(Transcribed page contents)
::::::::
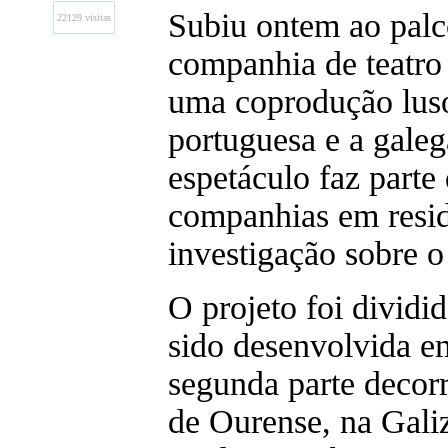
Subiu ontem ao palc
22129 visitas
companhia de teatr
uma coprodução lus
portuguesa e a galeg
espetáculo faz parte
companhias em residê
investigação sobre o
O projeto foi dividi
sido desenvolvida em
segunda parte decor
de Ourense, na Galiz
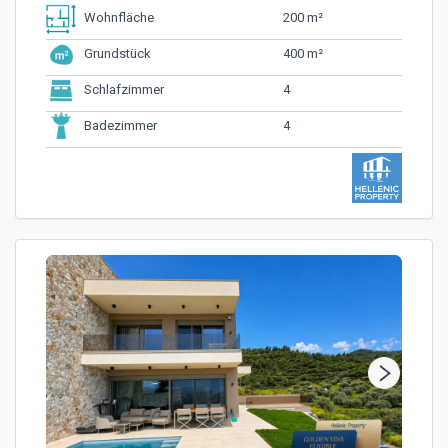
200 m²
Wohnfläche
400 m²
Grundstück
4
Schlafzimmer
4
Badezimmer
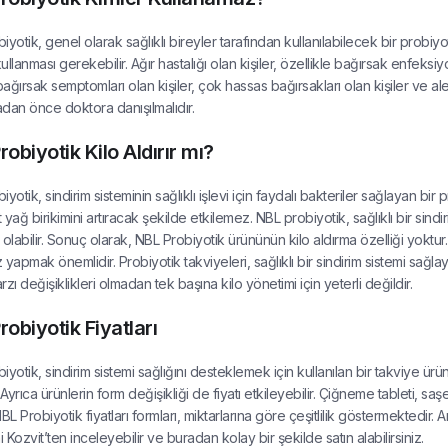
iyotik, genel olarak sağlıklı bireyler tarafından kullanılabilecek bir probiyo
kullanması gerekebilir. Ağır hastalığı olan kişiler, özellikle bağırsak enfek
bağırsak semptomları olan kişiler, çok hassas bağırsakları olan kişiler ve ale
dan önce doktora danışılmalıdır.
obiyotik Kilo Aldırır mı?
yotik, sindirim sisteminin sağlıklı işlevi için faydalı bakteriler sağlayan bir
 yağ birikimini artıracak şekilde etkilemez. NBL probiyotik, sağlıklı bir sin
 olabilir. Sonuç olarak, NBL Probiyotik ürününün kilo aldırma özelliği yoktur
 yapmak önemlidir. Probiyotik takviyeleri, sağlıklı bir sindirim sistemi sağ
zı değişiklikleri olmadan tek başına kilo yönetimi için yeterli değildir.
robiyotik Fiyatları
iyotik, sindirim sistemi sağlığını desteklemek için kullanılan bir takviye ürü
 Ayrıca ürünlerin form değişikliği de fiyatı etkileyebilir. Çiğneme tableti, saşe,
 NBL Probiyotik fiyatları formları, miktarlarına göre çeşitlilik göstermektedi
i Kozvit’ten inceleyebilir ve buradan kolay bir şekilde satın alabilirsiniz.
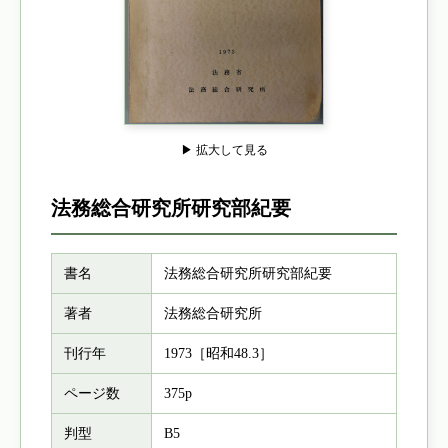
▶ 拡大して見る
法務総合研究所研究部紀要
書名
法務総合研究所研究部紀要
著者
法務総合研究所
刊行年
1973［昭和48.3］
ページ数
375p
判型
B5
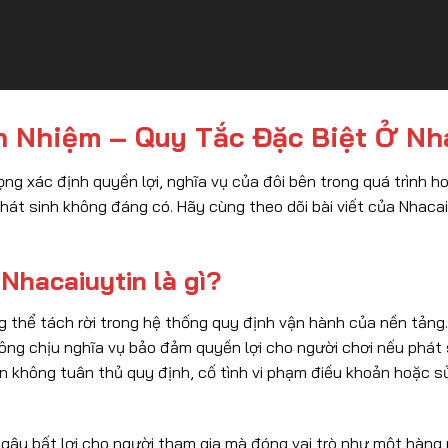
h Nhiệm – Quy Tắc Đặc Biệt Ở Nh
ọng xác định quyền lợi, nghĩa vụ của đôi bên trong quá trình h
phát sinh không đáng có. Hãy cùng theo dõi bài viết của Nhaca
 Nhacaiuytin là gì?
 thể tách rời trong hệ thống quy định vận hành của nền tảng
ông chịu nghĩa vụ bảo đảm quyền lợi cho người chơi nếu phát 
ên không tuân thủ quy định, cố tình vi phạm điều khoản hoặc 
gây bất lợi cho người tham gia mà đóng vai trò như một hàng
::::::::
Should the entries hold any pictures, please omit those and print the remaining text exactly.

__RESPONSE TO THIS TASK__
Subiu ontem ao palc
22129 visitas
companhia de teatr
uma coprodução lus
portuguesa e a galeg
espetáculo faz parte
companhias em residê
investigação sobre o
O projeto foi dividi
sido desenvolvida em
segunda parte decor
de Ourense, na Galiz
200 m²
Wohnfläche
400 m²
Grundstück
4
Schlafzimmer
4
Badezimmer
iyotik, genel olarak sağlıklı bireyler tarafından kullanılabilecek bir probiyo
kullanması gerekebilir. Ağır hastalığı olan kişiler, özellikle bağırsak enfek
bağırsak semptomları olan kişiler, çok hassas bağırsakları olan kişiler ve ale
dan önce doktora danışılmalıdır.
obiyotik Kilo Aldırır mı?
yotik, sindirim sisteminin sağlıklı işlevi için faydalı bakteriler sağlayan bir
 yağ birikimini artıracak şekilde etkilemez. NBL probiyotik, sağlıklı bir sin
 olabilir. Sonuç olarak, NBL Probiyotik ürününün kilo aldırma özelliği yoktur
 yapmak önemlidir. Probiyotik takviyeleri, sağlıklı bir sindirim sistemi sağ
zı değişiklikleri olmadan tek başına kilo yönetimi için yeterli değildir.
robiyotik Fiyatları
iyotik, sindirim sistemi sağlığını desteklemek için kullanılan bir takviye ürü
 Ayrıca ürünlerin form değişikliği de fiyatı etkileyebilir. Çiğneme tableti, saşe,
 NBL Probiyotik fiyatları formları, miktarlarına göre çeşitlilik göstermektedi
i Kozvit’ten inceleyebilir ve buradan kolay bir şekilde satın alabilirsiniz.
▶ 拡大して見る
法務総合研究所研究部紀要
書名
法務総合研究所研究部紀要
著者
法務総合研究所
刊行年
1973［昭和48.3］
ページ数
375p
判型
B5
h Nhiệm – Quy Tắc Đặc Biệt Ở Nh
ọng xác định quyền lợi, nghĩa vụ của đôi bên trong quá trình h
phát sinh không đáng có. Hãy cùng theo dõi bài viết của Nhaca
 Nhacaiuytin là gì?
 thể tách rời trong hệ thống quy định vận hành của nền tảng
ông chịu nghĩa vụ bảo đảm quyền lợi cho người chơi nếu phát 
ên không tuân thủ quy định, cố tình vi phạm điều khoản hoặc 
gây bất lợi cho người tham gia mà đóng vai trò như một hàng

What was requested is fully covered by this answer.